Summarizing the above results, we have the following generalization errors using the accuracy score measure on 5 fold runs:
<br></br>

|#|Classifier Type|Generalization error
|-:|:-|:-|
|1|LogisticRegression|0.26|0.16|0.17|0.18
|2|KNeighborsClassifier|0.16|0.08|0.08|0.09
|3|DecisionTreeClassifier|0.07|0.12|0.00|0.14
|4|GaussianNB|0.43|0.09|0.10|0.11
|5|SVC|0.20|0.12|0.15|0.16
|6|RandomForestClassifier|0.04|0.08|0.00|0.11|

As can be seen from the above table, Decison Tree classifier gives the least generalizition error rates on multiple test runs followed by RFC. 

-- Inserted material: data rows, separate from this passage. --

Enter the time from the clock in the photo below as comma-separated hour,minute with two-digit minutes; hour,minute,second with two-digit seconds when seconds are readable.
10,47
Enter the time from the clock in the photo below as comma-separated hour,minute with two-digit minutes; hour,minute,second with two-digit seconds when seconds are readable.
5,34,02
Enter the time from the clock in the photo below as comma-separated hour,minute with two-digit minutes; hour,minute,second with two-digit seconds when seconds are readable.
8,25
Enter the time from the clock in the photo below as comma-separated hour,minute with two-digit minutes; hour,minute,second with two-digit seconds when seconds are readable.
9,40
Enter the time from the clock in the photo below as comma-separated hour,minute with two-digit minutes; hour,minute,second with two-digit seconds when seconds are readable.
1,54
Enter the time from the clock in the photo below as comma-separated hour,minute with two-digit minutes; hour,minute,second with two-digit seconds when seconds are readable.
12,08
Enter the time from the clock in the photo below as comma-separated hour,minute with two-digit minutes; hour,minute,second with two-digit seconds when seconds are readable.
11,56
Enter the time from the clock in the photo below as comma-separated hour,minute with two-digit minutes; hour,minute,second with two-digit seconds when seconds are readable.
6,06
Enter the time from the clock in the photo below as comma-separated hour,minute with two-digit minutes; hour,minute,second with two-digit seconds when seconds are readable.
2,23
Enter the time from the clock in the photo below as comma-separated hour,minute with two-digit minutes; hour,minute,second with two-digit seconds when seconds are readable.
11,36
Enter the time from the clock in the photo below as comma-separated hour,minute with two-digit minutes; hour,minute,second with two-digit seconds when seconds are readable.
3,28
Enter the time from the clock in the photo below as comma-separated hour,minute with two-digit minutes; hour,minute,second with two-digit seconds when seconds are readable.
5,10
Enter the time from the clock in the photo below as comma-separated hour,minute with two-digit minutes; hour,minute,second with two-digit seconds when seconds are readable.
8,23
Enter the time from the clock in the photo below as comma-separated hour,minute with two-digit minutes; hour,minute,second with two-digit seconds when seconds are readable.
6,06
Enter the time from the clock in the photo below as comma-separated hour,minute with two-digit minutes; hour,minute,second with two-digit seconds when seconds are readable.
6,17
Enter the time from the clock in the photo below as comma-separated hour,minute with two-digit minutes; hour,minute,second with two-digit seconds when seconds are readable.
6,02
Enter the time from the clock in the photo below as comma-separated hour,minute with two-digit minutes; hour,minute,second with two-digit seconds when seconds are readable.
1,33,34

## k-folds cross validation using F1 measure


In [None]:
f1_train = []
f1_test = []
for fold, (train_index, test_index) in enumerate(kf.split(X)):
    X_train, X_test = X.iloc[train_index], X.iloc[test_index]
    y_train, y_test = y.iloc[train_index], y.iloc[test_index]
    
    knn.fit(X_train, y_train)
    
    y_hat_tr = knn.predict(X_train)
    
    f1_tr = f1_score(y_train, y_hat_tr)
    f1_train.append(f1_tr)
    
    y_hat_te = knn.predict(X_test)
    
    f1_te = f1_score(y_test, y_hat_te)
    
    f1_test.append(f1_te)
    
    print('Fold {}: f1.train={:0.2f}, f1.test={:0.2f}'.format(fold+1, f1_tr, f1_te))

print("KNN f1_train(avg)={:0.2f}, f1_test(avg)={:0.2f}".format(np.mean(f1_train),np.mean(f1_test)))

In [None]:
f1_train = []
f1_test = []
for fold, (train_index, test_index) in enumerate(kf.split(X)):
    X_train, X_test = X.iloc[train_index], X.iloc[test_index]
    y_train, y_test = y.iloc[train_index], y.iloc[test_index]
    
    lr.fit(X_train, y_train)
    
    y_hat_tr = lr.predict(X_train)
    
    f1_tr = f1_score(y_train, y_hat_tr)
    f1_train.append(f1_tr)
    
    y_hat_te = lr.predict(X_test)
    
    f1_te = f1_score(y_test, y_hat_te)
    
    f1_test.append(f1_te)
    
    print('Fold {}: f1.train={:0.2f}, f1.test={:0.2f}'.format(fold+1, f1_tr, f1_te))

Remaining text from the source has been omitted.